How to install Windows 11
Actually installing Windows 11 is a very simple process. Once you have created installation media, you can simply launch the setup file in your flash drive, then click through the installing process. Once the installation process is finished, you’ll be running Windows 11.
However, if you want a clean experience and set up your Windows 11 PC as a brand-new machine, you can do a clean installation. This means deleting all the data on your drive, but it’ll allow you to have the cleanest experience. Make sure you’ve backed up all the data you need before starting. With your USB installation media plugged in, follow these steps:
- Go to Settings -> Update & Security -> Recovery.
- Under Advanced startup, click Restart now.
- In the menu that shows up, click Choose a device, then click your USB drive.
- From here, you’ll be taken to the installation environment. Choose your language and keyboard settings, then click Install Now and accept the license terms.
- In the next screen, you’ll need to choose Custom: Install Windows only (advanced).
- You’ll see the list of drives and partitions on your PC.
- You can choose to format them or delete them and create a new partition in the unallocated space. Either way, you’ll be losing your data. In this case, we deleted the partitions and created a new one. Windows automatically creates a couple of additional partitions that are necessary for it to function.
- Click Next and the installation will begin.
Once the installation finishes, you’ll be taken to the out-of-box experience (OOBE). This is what you see when setting up a new PC for the first time, or after a reset.
Setting up Windows 11
To get ready to use Windows 11, you’ll need to get through a few steps. Here’s the whole process:
- First, you’ll need to choose your region and keyboard layout.
- Accept the license terms, then you’ll get the chance to name your PC.

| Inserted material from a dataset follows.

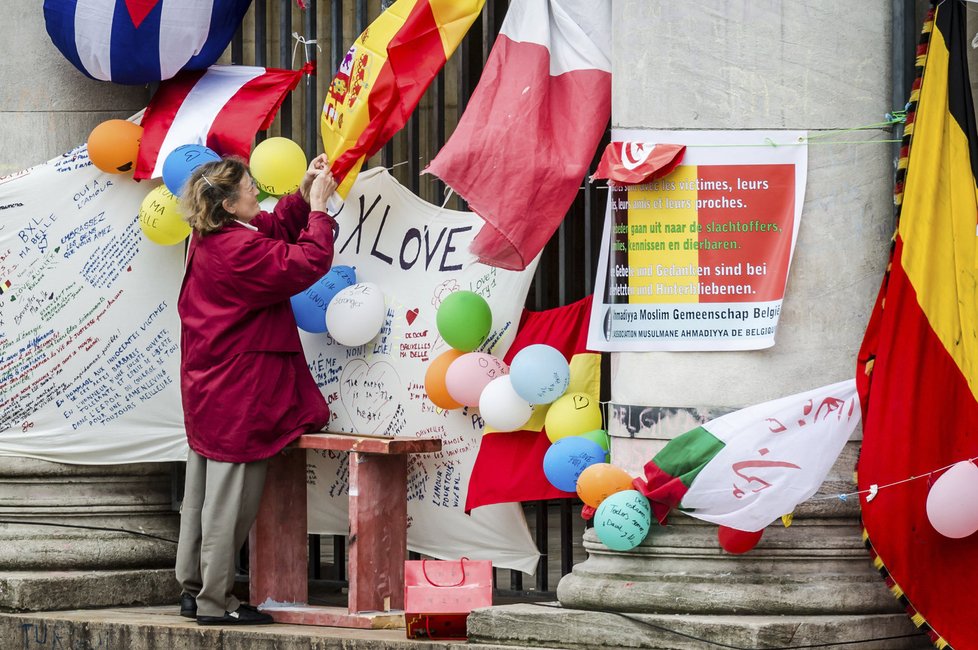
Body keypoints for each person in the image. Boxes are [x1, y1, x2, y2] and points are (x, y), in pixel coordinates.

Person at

- You’ll then be asked to sign in with a Microsoft account. This is mandatory for Windows 10 Home users, but some editions can use local accounts.
- Once you’ve signed in, you can set a PIN to replace your password. If you signed in using Microsoft Authenticator, setting a PIN is mandatory.
- One thing that’s new in Windows 11 is the ability to back up your settings and installed apps, which makes setting up a new computer easier. If you’ve used Windows 11 before, you’ll see an option to restore from your previous backup.
- Next up, you have a few privacy settings to go through. These include allowing apps to use your location, how much diagnostic data you want to sent to Microsoft, or whether apps can use your advertising ID. Choose the apps that suit you, then click Next.
- The next thing you can set up is your device usage. You can tell Windows what you’re more likely to do with your PC, and you’ll get suggestions and tips based on that. You can also choose nothing and click Next here.
- Finally, you can set up if you want to save your files on OneDrive or only on your PC. Saving your files to OneDrive means you’ll have them backed up in case something happens to your computer, but you may need a Microsoft 365 subscription to fit all your files.
- After a brief setup period, you’ll be taken to the Windows 11 desktop. If you used UUP dump to generate your ISO and you notice something doesn’t look quite right, you may need to enroll in the Insider Program and check for updates to get all the features of Windows 11.
That’s all you need to know about downloading and installing Windows 11 right now. Since it’s still in early testing, there isn’t an abundance of options for downloading the operating system, but more will be available later. We’ll update this article as more options become available, so you can more easily choose your preferred one.